Supermassive Black Hole Formation at High Redshifts via Direct Collapse: Physical Processes in the Early Stage    [PDF]

Jun-Hwan Choi, Isaac Shlosman, Mitchell C. Begelman
We use numerical simulations to explore whether direct collapse can lead to the formation of supermassive black hole (SMBH) seeds at high redshifts. We follow the evolution of gas within slowly tumbling DM halos of 2 x 10^8 Mo and 1 kpc. We adopt cosmologically motivated density profiles and j-distributions. Our goal is to understand how the collapsing flow overcomes the centrifugal barrier and whether it is subject to fragmentation. We find that the collapse leads either to a central runaway or to off-center fragmentation. A disk-like configuration is formed inside the centrifugal barrier. For more cuspy DM distribution, the gas collapses more and experiences a bar-like perturbation and a central runaway.

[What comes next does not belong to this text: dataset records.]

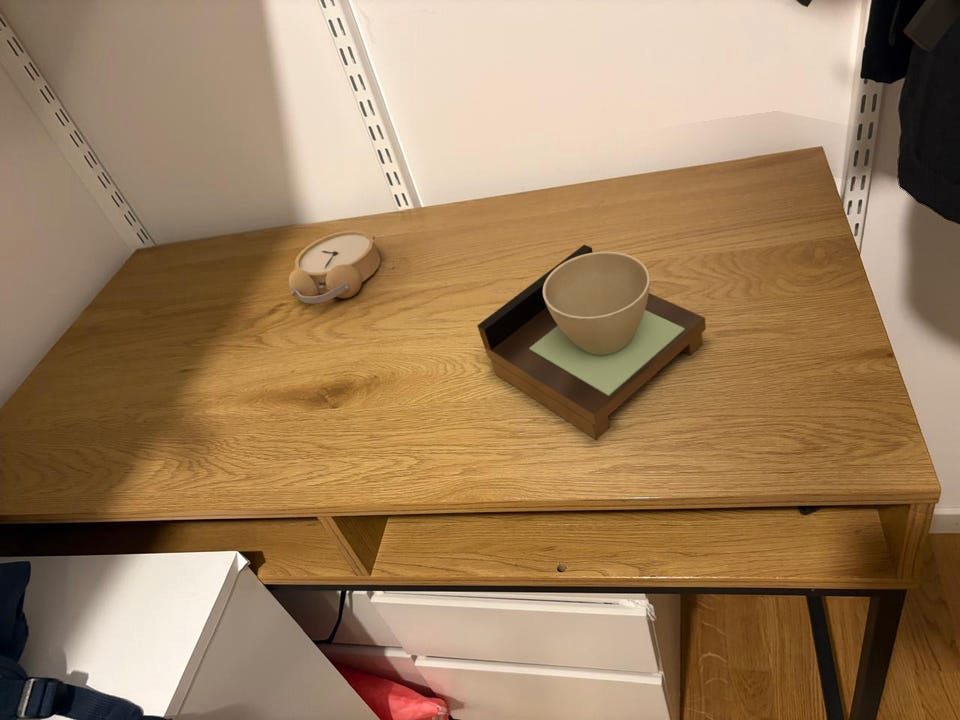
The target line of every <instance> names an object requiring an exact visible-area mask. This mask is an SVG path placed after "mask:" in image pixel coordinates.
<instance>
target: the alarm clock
mask: <svg viewBox="0 0 960 720" xmlns="http://www.w3.org/2000/svg"><path fill="white" fill-rule="evenodd" d="M375 239H376V236H375V235H371V234H370V233H368V232H367V231H364V230H359V229H356V230H355V229H354V230H353V229H352V230H343V231H337V232H334V233H331V234H328V235H325V236H323V237H321V238H319V239H317V240H315V241H312V242H311V243H310V244H308V245H307V246H306V247H304V248H302V250H301V252H299V254H298V255H297V256H296V258H295V261H294V270H293V271H292V272H291V273H290V275H289V278H288V283H289V284H288V285H289V288H290V290H291V291H290V294H291V296H296V297H297V298H298V299H299V300H300V301H301V302H302V303H304V304H311V305H312V304H313V305H314V304H320V303H324V302H327V301H330V300H333V299H334V298H336V297H337V298H339V299H349V298H351V297H353V296H355V295H356V294H357V293H358V292H359V291H360V289H361V288H362V283H363V282H365V281H366V280H367V279H369V278H370V277H371V276H372V275H374V274H375V272H376V271H377V270H378V268H379V267H380V264H381V263H380V262H381V257H380V255H379V252H378V250H377V248H376V245H375V241H374V240H375Z"/></svg>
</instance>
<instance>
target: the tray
mask: <svg viewBox="0 0 960 720" xmlns="http://www.w3.org/2000/svg"><path fill="white" fill-rule="evenodd" d="M588 253H594V252H593V248H592V247H591V246H589V245H586V244H583V245H582V246H580V247H578V249H576V250H575V251H574V252H572V253H571V254H570V255H568V256H566V258H564V259H563V260H561V262H559V263H558V264H556V265H555V266H554V267H553V268H551V269H550V270H549V271H547V272H545V274H543V275H542V276H540V277H539V278H538V279H537V280H535V281H534V282H532V283H531V284H530V285H529V286H527V287H526V288H524V290H522V291H521V292H520V293H518V294H516V296H514V297H512V298H511V299H509V301H507V302H506V303H504V305H502V306H501V307H499V308H498V309H497V310H495V311H494V312H493V313H492V314H490V315H489V316H488V317H486V318H485V319H484V320H482V321H481V322H480V323H479V324H476V325H477V329H478V332H479V335H480V338H481V341H482V344H483V347H484V350H485V353H486V356H487V358H489V359H490V361H491V364H492V368H493V370H494V373H495V375H496V376H497V377H499V378H500V379H502V380H504V381H505V382H507V383H508V384H510V385H511V386H513V387H514V388H516V389H517V390H519V391H520V392H522V393H524V394H525V395H527V396H528V397H530V398H531V399H532V400H534V401H536V402H537V403H539V404H541V406H543V407H545V408H546V409H547V410H550V411H551V412H553V414H556V415H557V416H559V417H560V418H562V419H563V420H565V421H566V422H568V423H569V424H571V425H573V426H574V427H575V428H577V429H579V430H580V431H582V433H585V434H587V435H588V436H589V437H591V438H592V439H594V440H598V439H599V438H600V437H601V436H603V435H604V434H605V433H606V432H607V431H608V430H609V429H610V428H611V425H610V419H609V416H610V415H611V414H612V413H613V412H614V411H615V410H616V409H617V408H619V407H620V406H621V405H622V404H623V403H625V402H626V401H627V400H628V399H629V398H630V397H631V396H632V395H633V394H635V393H636V392H637V391H638V390H639V389H640V388H641V387H642V386H644V384H646V383H647V382H648V381H649V380H650V379H651V378H652V377H653V376H655V375H656V374H657V373H658V372H659V371H661V369H663V368H664V367H665V366H666V365H667V364H669V363H670V362H671V361H672V360H673V359H674V358H675V357H676V356H677V355H678V354H680V353H681V352H682V353H685V354H687V356H692V355H693V354H695V352H696V351H697V350H698V349H700V348H701V347H702V346H703V343H704V342H703V332H705V330H706V329H707V328H706V317H705V316H702V315H700V314H698V313H695V312H694V311H691V310H688V309H686V308H684V307H682V306H680V305H677V304H675V303H673V302H670V301H668V300H666V299H664V298H662V297H659V296H657V295H655V294H652V293H650V292H649V294H648V300H647V304H646V308H645V312H644V315H643V317H642V320H641V322H640V324H639V326H638V328H637V330H636V332H635V334H634V335H633V337H632V338H631V340H630V341H629V342H628V344H627V345H626V346H625V347H624V348H622V349H621V350H619V351H618V352H615V353H613V354H609V355H594V354H590V353H588V352H586V351H584V350H583V349H581V348H580V347H579V346H577V345H576V344H575V343H574V342H572V341H571V340H570V339H569V338H568V337H567V336H566V335H565V333H564V332H563V331H562V330H561V329H560V327H559V326H558V325H557V323H556V322H555V320H554V318H553V317H552V315H551V313H550V311H549V309H548V307H547V305H546V303H545V300H544V297H543V286H544V283H545V281H546V279H547V277H548V276H549V275H550V274H551V272H552V271H553V270H555V269H556V268H557V267H558V266H559V265H561V264H563V263H564V262H566V261H568V260H570V259H572V258H575V257H577V256H581V255H584V254H588Z"/></svg>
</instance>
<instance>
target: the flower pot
mask: <svg viewBox="0 0 960 720" xmlns="http://www.w3.org/2000/svg"><path fill="white" fill-rule="evenodd" d="M650 283H651V280H650V272H649V270H648V268H647V267H646V265H645V264H644V263H643V262H642V261H640V259H638V258H636V257H635V256H632V255H630V254H627V253H623V252H619V251H596V252H593V253H588V254H584V255H581V256H577V257H575V258H572V259H570V260H568V261H566V262H564V263H563V264H561V265H559V266H558V267H557V268H556V269H555V270H553V271H552V272H551V274H550V275H549V276H548V277H547V279H546V281H545V283H544V286H543V297H544V300H545V303H546V305H547V307H548V309H549V311H550V313H551V315H552V317H553V318H554V320H555V322H556V323H557V325H558V326H559V327H560V329H561V330H562V331H563V332H564V333H565V335H566V336H567V337H568V338H569V339H570V340H571V341H572V342H574V343H575V344H576V345H577V346H579V347H580V348H581V349H583V350H584V351H586V352H588V353H590V354H594V355H609V354H613V353H615V352H618V351H619V350H621V349H622V348H624V347H625V346H626V345H627V344H628V342H629V341H630V340H631V338H632V337H633V335H634V334H635V332H636V330H637V328H638V326H639V324H640V322H641V320H642V317H643V315H644V312H645V308H646V304H647V300H648V294H649V293H650Z"/></svg>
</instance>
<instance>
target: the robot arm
mask: <svg viewBox="0 0 960 720" xmlns="http://www.w3.org/2000/svg"><path fill="white" fill-rule="evenodd" d="M795 1H796V2H797V3H798V4H800V5H801V6H802V7H806V8H808V7H809V6H810V4H811V3H812V1H813V0H795ZM959 15H960V0H925V1H924V2H923V4H921V6H920V7H919V9H918V11H917V12H916V13H915V14H914V16H913V17H912V18H911V20H910V21H909V22H908V23H907V25H906V26H905V28H904V29H903V31H902V32H903V33H904V34H905V35H906V36H907V37H908V38H909V39H910V40H911V41H913V42H914V43H915V44H916V45H917V46H919V47H920V48H921V50H924V51H927V52H932V51H933V50H934V48H935V47H936V45H937V44H938V43H939V42H940V41H941V39H942V38H943V37H944V35H945V34H946V32H947V31H948V30H949V28H951V26H952V25H953V23H954V22H955V21H956V19H957V18H958V17H959Z"/></svg>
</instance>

We have followed this inflow down to ~10^{-4} pc. The flow remains isothermal and the specific angular momentum is efficiently transferred by gravitational torques in a cascade of nested bars. This cascade supports a self-similar, disk-like collapse. In the collapsing phase, virial supersonic turbulence develops and fragmentation is damped. For larger initial DM cores the timescales become longer. In models with more organized initial rotation, a torus forms and appears to be supported by turbulent motions. The evolution depends on the competition between two timescales, corresponding to the onset of the central runaway and off-center fragmentation. For less organized rotation, the torus is greatly weakened, the central accretion timescale is shortened, and off-center fragmentation is suppressed --- triggering the central runaway even in previously `stable' models. The resulting SMBH masses lie in the range 2 x 10^4 Mo - 2 x 10^6 Mo, much higher than for Population III remnants. Corollaries of this model include a possible correlation between SMBH and DM halo masses, and similarity between the SMBH and halo mass functions, at time of formation.